** DOCUMENT SEGMENT follows **
Monday, August 18, 2008

Banks, Bubbles and Blame

Greedy banks; not enough regulation; too much regulation; flippers; Wall Street greed; Republicans; brokers; Democrats; ratings agencies, developers; oil prices and foreigners.  These are all reasons, definitively claimed by those citing them, as the sole reason for the “mortgage crisis” currently in the headlines.  Anything garnering so much attention, particularly in an election year, is ripe for misunderstanding and poor presentation of the facts.  I can’t think of a more timely topic on which to apply financial skepticism and truly understand the crisis’ underpinnings.


To understand where we are today, we need to start by understanding how the mortgage market operates.  Historically, when one wanted to buy a house they went to their local banker, presumably one they knew, and asked for a loan.  The banker would assess the potential borrower’s credit, require a large down payment, check all their documentation and then decide if they were worthy of a loan.  In those days, banks earned money by borrowing cheap (deposits) and lending it out to worthy borrowers at a higher rate.  As long as the loan didn’t default, the bank kept the difference as profit, so making “good” loans to capable borrowers was the goal.  The bank’s greatest risk came if there was a regional downturn.  If the local plant closed, how were all those formerly good borrowers going to pay?  As a bank, you had risk concentrated geographically.
** End of DOCUMENT SEGMENT **
#### EXERCISE INSTRUCTIONS:
1 > Extract the passage from the post on the mortgage crisis, starting at "To understand where" and ending at "risk concentrated geographically.".
2 > According to the post on the mortgage crisis, what was a bank's greatest risk back when people borrowed from their local banker?
3 > Carry on writing the post on the mortgage crisis, picking up right after its last sentence.
** PROVIDED INFORMATION follows **
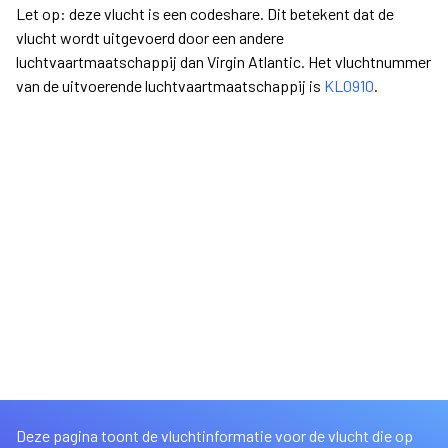
Let op: deze vlucht is een codeshare. Dit betekent dat de
vlucht wordt uitgevoerd door een andere
luchtvaartmaatschappij dan Virgin Atlantic. Het vluchtnummer
van de uitvoerende luchtvaartmaatschappij is
KL0910
.
Deze pagina toont de vluchtinformatie voor de vlucht die op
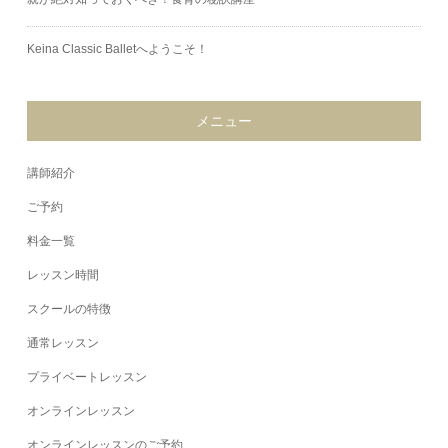
Keina Classic Balletへようこそ！
メニュー
講師紹介
ご予約
料金一覧
レッスン時間
スクールの特徴
通常レッスン
プライベートレッスン
オンラインレッスン
オンラインレッスンのご予約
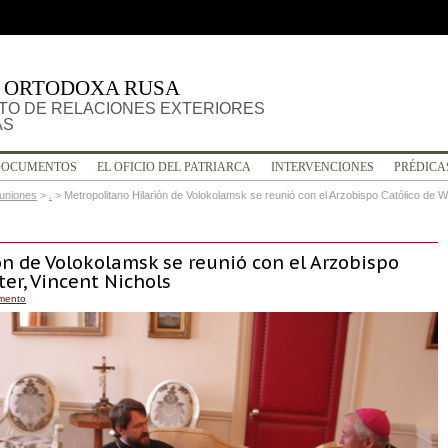
A ORTODOXA RUSA
O DE RELACIONES EXTERIORES
AS
DOCUMENTOS
EL OFICIO DEL PATRIARCA
INTERVENCIONES
PRÉDICA
uniones
>
.
>
Metropolitano Hilarión de Volokolamsk se reunió con el Arzobispo Católico de W
ón de Volokolamsk se reunió con el Arzobispo
er, Vincent Nichols
amento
** End of PROVIDED INFORMATION **
#### SET OF ANSWERS:
1 >
To understand where we are today, we need to start by understanding how the mortgage market operates.  Historically, when one wanted to buy a house they went to their local banker, presumably one they knew, and asked for a loan.  The banker would assess the potential borrower’s credit, require a large down payment, check all their documentation and then decide if they were worthy of a loan.  In those days, banks earned money by borrowing cheap (deposits) and lending it out to worthy borrowers at a higher rate.  As long as the loan didn’t default, the bank kept the difference as profit, so making “good” loans to capable borrowers was the goal.  The bank’s greatest risk came if there was a regional downturn.  If the local plant closed, how were all those formerly good borrowers going to pay?  As a bank, you had risk concentrated geographically.

2 > A regional downturn.

3 >
Over time, it was realized that someone could take loans from around the country with similar characteristics- say 1000 loans with similar interest rates, credit scores, loan-to-value ratios and pool them together into a security.  This pool of mortgages would spread the risk of single regional downturn.  So banks began to “securitize” their loans to gain diversification.  Over time, this proved to be remarkably effective and even newer products and services could be developed based on this principle.  For example, the mortgage broker was able to compare loans from different banks, presumably find you the best loan for you, and as long as you met certain required “underwriting” standards such as a minimum credit score, the bank would get the loan without having to have a loan officer get to know you.  This model became very successful because pools of American mortgages proved to be very low risk.  The default rate on mortgages turned out to be a fraction of defaults on other types of loans- 10 to 20 times less than other loans like auto, credit card or construction loans.  After all, even if you lose your job, the mortgage is the last bill not to be paid.  So, brokers get a commission for processing a loan while pools of these loans turn out to be high-yielding, low risk assets.  What’s not to like?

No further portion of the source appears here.